Let's list the differences:

``````1 1 3
0 2
``````

and the prefix sums:

``````p     => 0 0 2
T - p => 2 2 0  // 2-0, 2-0, 2-2
``````

We need to efficiently determine and order the counts of all the different achievable differences. This is akin to multiplying the polynomial with coefficients `[1, 0, 2]` by the polynomial with coefficients, `[2, 0, 0]` (we don't need the zero coefficient in the second set since it only generates degrees less than or equal to `T`), which we can accomplish in `m log m` time, where `m` is the degree, with a Fast Fourier Transform.

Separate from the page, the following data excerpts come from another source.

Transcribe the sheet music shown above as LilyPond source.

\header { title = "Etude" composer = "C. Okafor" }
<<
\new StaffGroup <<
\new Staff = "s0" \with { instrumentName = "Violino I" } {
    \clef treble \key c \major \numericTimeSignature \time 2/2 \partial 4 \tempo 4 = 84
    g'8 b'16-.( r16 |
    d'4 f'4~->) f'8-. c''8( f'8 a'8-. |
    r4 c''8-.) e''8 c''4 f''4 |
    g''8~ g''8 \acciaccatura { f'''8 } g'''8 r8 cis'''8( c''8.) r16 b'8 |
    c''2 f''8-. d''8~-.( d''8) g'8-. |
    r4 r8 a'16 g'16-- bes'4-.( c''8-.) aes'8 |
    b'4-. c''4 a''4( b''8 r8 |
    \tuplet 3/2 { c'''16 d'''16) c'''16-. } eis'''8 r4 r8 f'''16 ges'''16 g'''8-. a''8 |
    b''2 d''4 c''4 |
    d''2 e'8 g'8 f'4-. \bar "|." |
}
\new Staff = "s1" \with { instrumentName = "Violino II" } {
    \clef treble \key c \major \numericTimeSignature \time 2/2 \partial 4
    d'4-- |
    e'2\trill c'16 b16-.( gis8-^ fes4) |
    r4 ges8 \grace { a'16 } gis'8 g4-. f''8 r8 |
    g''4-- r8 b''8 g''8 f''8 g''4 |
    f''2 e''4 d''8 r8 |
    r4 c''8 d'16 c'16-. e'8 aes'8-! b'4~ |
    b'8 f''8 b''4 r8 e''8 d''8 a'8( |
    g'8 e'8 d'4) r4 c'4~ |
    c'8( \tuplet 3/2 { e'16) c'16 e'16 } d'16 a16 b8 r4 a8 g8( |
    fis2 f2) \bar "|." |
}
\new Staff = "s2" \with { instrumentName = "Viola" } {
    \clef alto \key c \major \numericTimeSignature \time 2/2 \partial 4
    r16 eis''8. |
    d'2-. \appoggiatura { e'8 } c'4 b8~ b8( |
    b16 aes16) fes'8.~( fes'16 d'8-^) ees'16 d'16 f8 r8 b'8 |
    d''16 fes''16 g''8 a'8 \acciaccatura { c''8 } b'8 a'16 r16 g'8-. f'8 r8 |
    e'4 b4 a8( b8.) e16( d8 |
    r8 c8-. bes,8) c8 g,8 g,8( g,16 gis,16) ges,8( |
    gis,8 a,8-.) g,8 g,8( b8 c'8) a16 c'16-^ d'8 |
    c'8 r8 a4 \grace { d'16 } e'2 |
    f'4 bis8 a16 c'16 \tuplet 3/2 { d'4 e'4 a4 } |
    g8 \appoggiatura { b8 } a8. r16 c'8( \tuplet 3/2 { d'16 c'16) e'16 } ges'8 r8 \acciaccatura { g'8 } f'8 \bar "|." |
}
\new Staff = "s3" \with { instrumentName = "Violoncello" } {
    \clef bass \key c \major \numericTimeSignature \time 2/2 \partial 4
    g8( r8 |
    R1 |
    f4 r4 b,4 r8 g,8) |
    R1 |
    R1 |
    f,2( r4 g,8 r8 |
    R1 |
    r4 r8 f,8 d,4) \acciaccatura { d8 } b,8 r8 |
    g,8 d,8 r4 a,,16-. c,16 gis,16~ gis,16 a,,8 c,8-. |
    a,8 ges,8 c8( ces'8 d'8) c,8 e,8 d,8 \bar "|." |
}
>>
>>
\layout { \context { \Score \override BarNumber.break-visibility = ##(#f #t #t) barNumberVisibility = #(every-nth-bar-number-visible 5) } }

The resultant coefficients would be:

``````  1 0 2
*
2 0 0
=>
x^2 + 2
*
2x^2

= 2x^4 + 4x^2

=> 2 0 4 0 0
``````

We discard counts of degrees lower than `T`, and display our ordered results:

``````2 * 4 = 2 * (T + 2) => 2 diffs of 2
4 * 2 = 4 * (T + 0) => 4 diffs of 0
``````

We overcounted diffs of 0. Perhaps there is a convenient way to calculate the zero overcount someone could suggest. I spent some time but haven't yet distinguished one.

In any case, the count of zero differences are readily available using the disjoint duplicate counts, which allows us to still return the `k`th difference in `O(n log n + m log m)` total time.